Biomedical Image Analysis
About our research
The Oxford Biomedical Image Analysis (BioMedIA) cluster is an academic group of faculty, postdoctoral researchers, software engineers, support staff and research students that develop medical imaging and image analysis algorithms and tools that aim to improve image-based diagnostics, therapies and monitoring technologies in hospitals and primary care, and for both western world and global health care settings. The breadth of our interests span all major clinical imaging modalities (particularly magnetic resonance imaging, ultrasound imaging, endoscopy imaging, histopathology), multi-modal imaging (imaging and audio, imaging and gaze tracking, imaging and electrocardiogram) and microscopy. We conduct inter-disciplinary translational research with clinical partners in Oxford and elsewhere in the UK and overseas in clinical domains of application ranging from fetal development, to oncology, respiratory medicine, gastroenterology, neurology and cardiovascular medicine. We are well-connected within Oxford with other major research initiatives such as the Oxford Biomedical Research Centre and the CRUK Oxford Centre.
We have a strong tradition of postgraduate research training and welcome enquiries from prospective research students. Current research students are enrolled on one of a number of programmes including: the DPhil in Engineering Science, the Centre for Doctoral Training in Health Data Sciences, and the National Institutes of Health Oxford-Cambridge Scholars Programme.
Our research areas

Blood Flow & Metabolism Bioimaging
Our research focuses on developing translatable clinical imaging techniques for measuring blood flow and metabolism in a broad range of diseases from dementia to cancer. Primarily using MRI and often incorporating respiratory challenges we aim to determine the links between the parameters we can measure and the physiology we wish to.

Pulmonary and Cardiovascular Imaging
Our research focuses on the development of biomedical image analysis algorithms, with an emphasis on the combination with computational models, and applications on cardiac and pulmonary medicine.

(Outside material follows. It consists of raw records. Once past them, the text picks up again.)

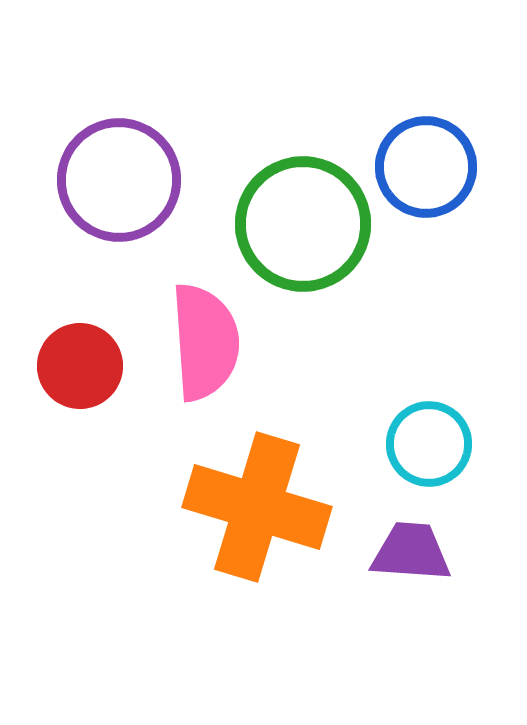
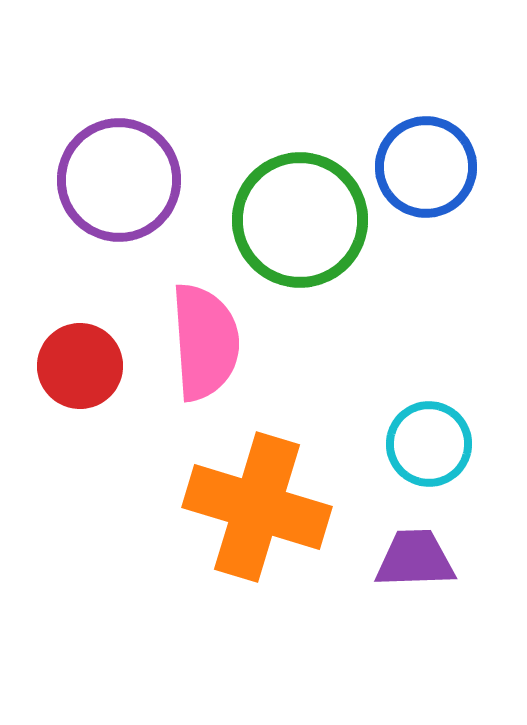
green circle: moved 3 px left, 4 px up
purple trapezoid: moved 4 px right, 7 px down; rotated 6 degrees counterclockwise
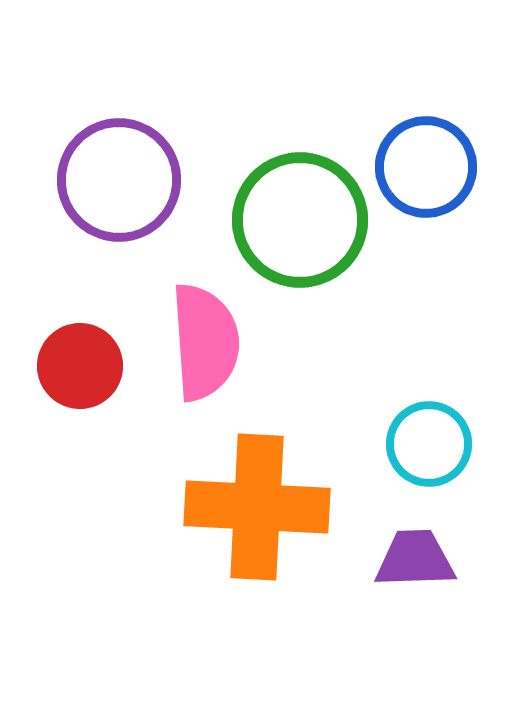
orange cross: rotated 14 degrees counterclockwise
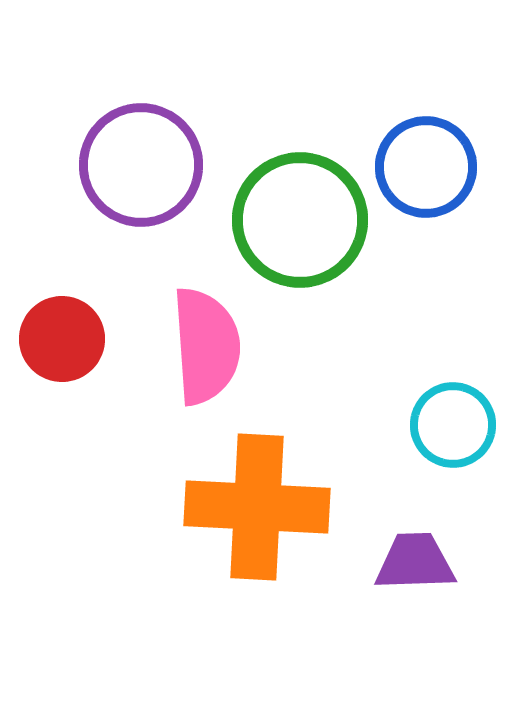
purple circle: moved 22 px right, 15 px up
pink semicircle: moved 1 px right, 4 px down
red circle: moved 18 px left, 27 px up
cyan circle: moved 24 px right, 19 px up
purple trapezoid: moved 3 px down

Machine Learning for Medical Imaging
We conduct advanced research on Machine Learning (ML) and Artificial Intelligence (AI) to develop the next generation of methods for medical image analysis. We push the boundaries of this technology to create more accurate, reliable and explainable methods. Our aim is to enable safe use of ML/AI in healthcare, and use the technology to tackle any challenging clinical question towards improving diagnosis and treatment.

Fetal Ultrasound Analysis
Our research focuses on machine learning applied to fetal ultrasound analysis. We are measuring at scale how operators scan, by recording eye and probe tracking, ultrasound video and audio in the clinic. This enables us to develop machine learning models to characterise operator skill, and to build multi-modal ultrasound assistive technologies to support non-experts to scan. We are also developing low-cost ultrasound technologies empowered by deep learning based algorithms for pregnancy risk assessment in collaboration with partners in Africa and India.

Motion in Bioimage Analysis
Motion is a massive barrier in cancer imaging hampering developments in cancer research and treatment. My research work has comprised the development of accurate, thus complex and realistic but still computationally efficient, models of organ motion, and has established a solid foundation to reliable quantitative cancer image analysis.

Microscopic Bioimage Analysis
The aim of our research is to enhance our understanding of complex biological processes through the analysis of image data that has been acquired at the microscopic scale. We develop algorithms and methods that enable the quantification of a broad range of phenotypical alterations, the precise localisation of signalling events, and the ability to correlate such events in the context of the biological specimen.

Multimodal Reconstruction of Digital Anatomy
Our work is primarily focused on Multimodal Reconstruction and Analysis of Digital Anatomy for Real-Time Clinical Interventions; in particular Segmentation, Landmark Detection, Tracking, Motion Modelling, Reconstruction, Registration, and Fusion of 2D/3D/3D+t Anatomical Structures and Physiological information from Multi-Modality including X-ray, Angiography, MRI, CT, US, etc.